Spina bifida occulta and spina bifida cystica are the two main types of spina bifida.

Spina bifida occulta (closed forms of spina bifida) is a failure of fusion of the vertebral arches covered by the skin and typically does not involve the spinal cord. The defect is usually marked by a patch of hair overlying the affected region.

Spina bifida cystica (open forms of spina bifida) is a more severe type in which neural tissue overhangs through an opening in the vertebral arches to form a cyst or sac. It can occur at any site of the vertebral column, but the most common site of the overhang is the lumbosacral area, where the spine joins the pelvis.

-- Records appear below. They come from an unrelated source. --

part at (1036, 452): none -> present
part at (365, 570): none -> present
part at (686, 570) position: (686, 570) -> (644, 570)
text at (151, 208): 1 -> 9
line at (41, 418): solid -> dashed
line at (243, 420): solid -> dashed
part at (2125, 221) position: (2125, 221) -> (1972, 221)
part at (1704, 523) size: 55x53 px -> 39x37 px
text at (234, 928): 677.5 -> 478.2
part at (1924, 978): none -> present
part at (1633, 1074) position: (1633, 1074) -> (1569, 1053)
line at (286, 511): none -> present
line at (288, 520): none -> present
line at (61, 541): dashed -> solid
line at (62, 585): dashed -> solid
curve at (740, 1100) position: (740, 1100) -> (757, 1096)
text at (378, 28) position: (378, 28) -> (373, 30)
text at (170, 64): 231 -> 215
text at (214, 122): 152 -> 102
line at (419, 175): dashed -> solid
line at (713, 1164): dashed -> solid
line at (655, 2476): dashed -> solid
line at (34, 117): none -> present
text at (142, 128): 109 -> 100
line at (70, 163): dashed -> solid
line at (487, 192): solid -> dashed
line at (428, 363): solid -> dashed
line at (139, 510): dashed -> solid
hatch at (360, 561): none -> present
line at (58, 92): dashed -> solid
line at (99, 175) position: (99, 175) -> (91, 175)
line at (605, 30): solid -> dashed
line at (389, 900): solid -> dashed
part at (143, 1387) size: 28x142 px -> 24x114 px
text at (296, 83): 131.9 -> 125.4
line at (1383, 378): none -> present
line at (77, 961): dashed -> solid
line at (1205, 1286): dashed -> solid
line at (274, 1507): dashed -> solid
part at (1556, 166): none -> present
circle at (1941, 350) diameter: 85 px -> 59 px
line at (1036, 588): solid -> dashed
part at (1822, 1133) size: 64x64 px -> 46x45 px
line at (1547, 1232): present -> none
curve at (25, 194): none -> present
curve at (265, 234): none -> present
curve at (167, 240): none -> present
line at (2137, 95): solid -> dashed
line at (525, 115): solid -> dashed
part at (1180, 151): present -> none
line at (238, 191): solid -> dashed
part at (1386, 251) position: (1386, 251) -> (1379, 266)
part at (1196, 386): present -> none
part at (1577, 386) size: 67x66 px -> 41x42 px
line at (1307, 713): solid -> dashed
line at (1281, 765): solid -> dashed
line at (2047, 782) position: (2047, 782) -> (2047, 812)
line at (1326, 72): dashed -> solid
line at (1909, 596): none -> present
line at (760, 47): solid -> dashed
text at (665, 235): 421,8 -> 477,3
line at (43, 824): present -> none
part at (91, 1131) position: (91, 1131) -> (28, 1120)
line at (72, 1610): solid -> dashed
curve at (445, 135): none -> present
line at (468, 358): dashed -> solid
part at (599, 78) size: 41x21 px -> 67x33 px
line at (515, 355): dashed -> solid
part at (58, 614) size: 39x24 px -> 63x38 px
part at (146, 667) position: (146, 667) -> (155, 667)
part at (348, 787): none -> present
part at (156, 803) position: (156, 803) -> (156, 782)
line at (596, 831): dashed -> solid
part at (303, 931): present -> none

These conditions can be diagnosed prenatally by imaging techniques such as ultrasound and by identification of alpha-fetoprotein levels in the amniotic fluid or serum. Any malformation or abnormality in the vertebral arches can be seen by the twelfth week of gestation.

An infant born with spinal bifida cystica might have lifelong cognitive, mobility, urinary and bowel disabilities. But most infants with spina bifida live long lives.

While the precise causes are not explicitly understood, we know it is multifactorial and involves, as NIH put it, “a combination of environmental and genetic risk factors”. (1)

“A child born with spina bifida may not have any relatives with the condition even though” (2) there is a genetic factor through mutations that naturally arise during the earliest stages of an embryo’s development, which may cause severe neural tube defects.

Various epidemiological studies have shown a connection between high glucose levels and having a child with spina bifida. About 10% of pregnant women with diabetes will have embryos with neural tube defects.

Strong associations were also found between neural tube defects and pesticides, pollutants, disinfectants, preservatives, household, and personal products containing quaternary ammonium compounds or ‘quats’, and “high concentrations of polycyclic aromatic hydrocarbons (PAHs)” (3), which are by-products of burning fossil fuels such as oil and coal.

Other vital factors that could cause spina bifida include maternal obesity, folate deficiency, and some medications.

A variety of nutritional factors influences neural tube defects. The quality of a mother’s diet before and during pregnancy can predispose to malformations of the brain, spinal cord, or orofacial clefts, such as cleft lip and cleft palate.

The best-known nutrient factor is the intake of 400 micrograms of folic acid daily, also known as vitamin B-9, and folate-rich foods before conception continuing through early gestation and beyond, which could decrease the incidence of spina bifida by as much as 70%.

Since about 50% of all “pregnancies are unplanned, it is recommended that all women of childbearing age” (4) take multivitamins containing 400 micrograms of folic acid daily.

Choline is another essential nutrient that impacts brain and spinal cord defects. It plays a significant part in the formation of neurotransmitters and can be found in egg yolks, soy, wheat germ and organ meats.

Even though traditional in-utero and infant surgery is encouraged in some circumstances, there are promising non-invasive treatments of spina bifida in the pipeline, which include cellular therapy and bioengineered reverse thermal gel (RTG) to patch and repair neural tube defects.